As the campaign unfolds, Koble will work to illuminate his positions on a variety of issues, but a broader imperative drives his candidacy.
“When I talk about platform, there’s the obvious issues, healthcare and immigration reform, education, climate change, environment, public lands in public hands, but one of the challenges for me is to get across to people that I stand for equality and fairness, opportunity, and good governance. And when it comes to equality, or the lack of equality, when we have tax breaks for the top 1 percent or we have issues of fairness like Citizens United, or where the Supreme Court allows gerrymandering, people feel it’s just not fair. That doesn’t lead to free and fair elections. And when we have a big spectrum of income inequality, people feel like they just don’t have the opportunities to get from where they are to all the way across to the other end. Last election I talked a lot about good governance or the lack thereof. I still think that there’s a large sentiment among people who feel that their government is not working for them. When you pass bills in the middle of night, pass bills you don’t read, when you pass budgets you can’t sustain, when you’re filibustering, when you’re doing partisan politics, it’s like government’s not working. I think that leads to frustration and cynicism, disenfranchisement, it leads to disengagement.”
During his 2018 campaign, Koble developed a legacy of dogged hand-to-hand politics in both urban and rural parts of CD2. If he were to be elected to congress, Koble said the personal connections he develops during the campaign will be more important than party politics and guide his voting and advocacy as a congressman.

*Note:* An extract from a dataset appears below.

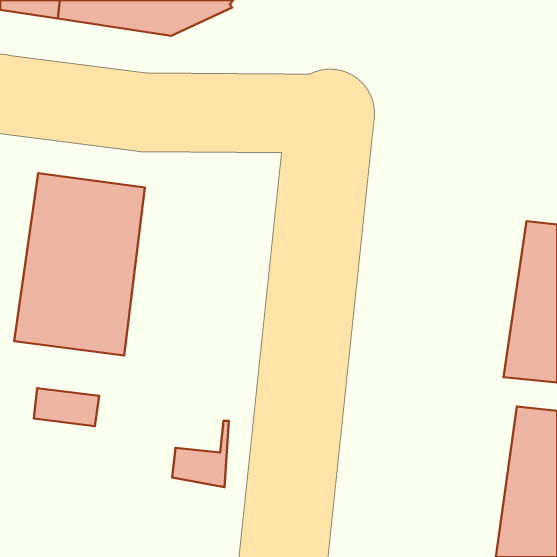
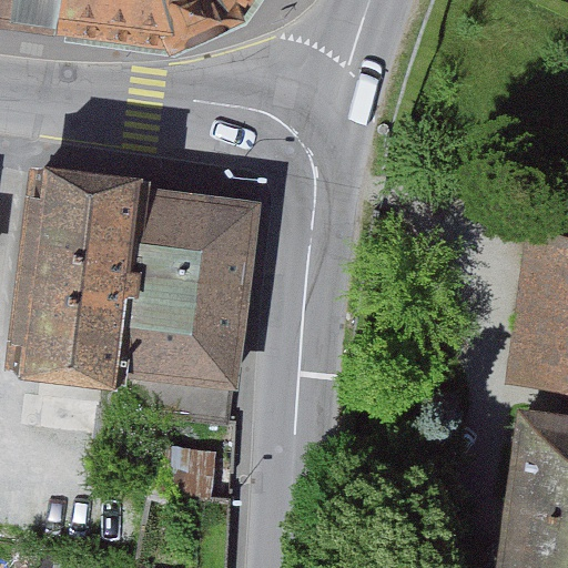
building: none -> [121,191,253,422]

“I think there’s more and more people, more and more voters want someone to go to Washington that will have their back. I think that’s going to be more and more of a demand on people in Congress and in the Senate is to have their back. I understand party politics, but I understand who got me there, who sent me there and what they want, and that’s going to be my first obligation. Being a neophyte congressman, that’s going to be my first prerogative. Is it going to be easy to thread the needle? Probably not. But I’m an old farm boy. I work hard. I believe in what I’m doing and I’m there to do the right thing. There’s never a wrong time to do the right thing.”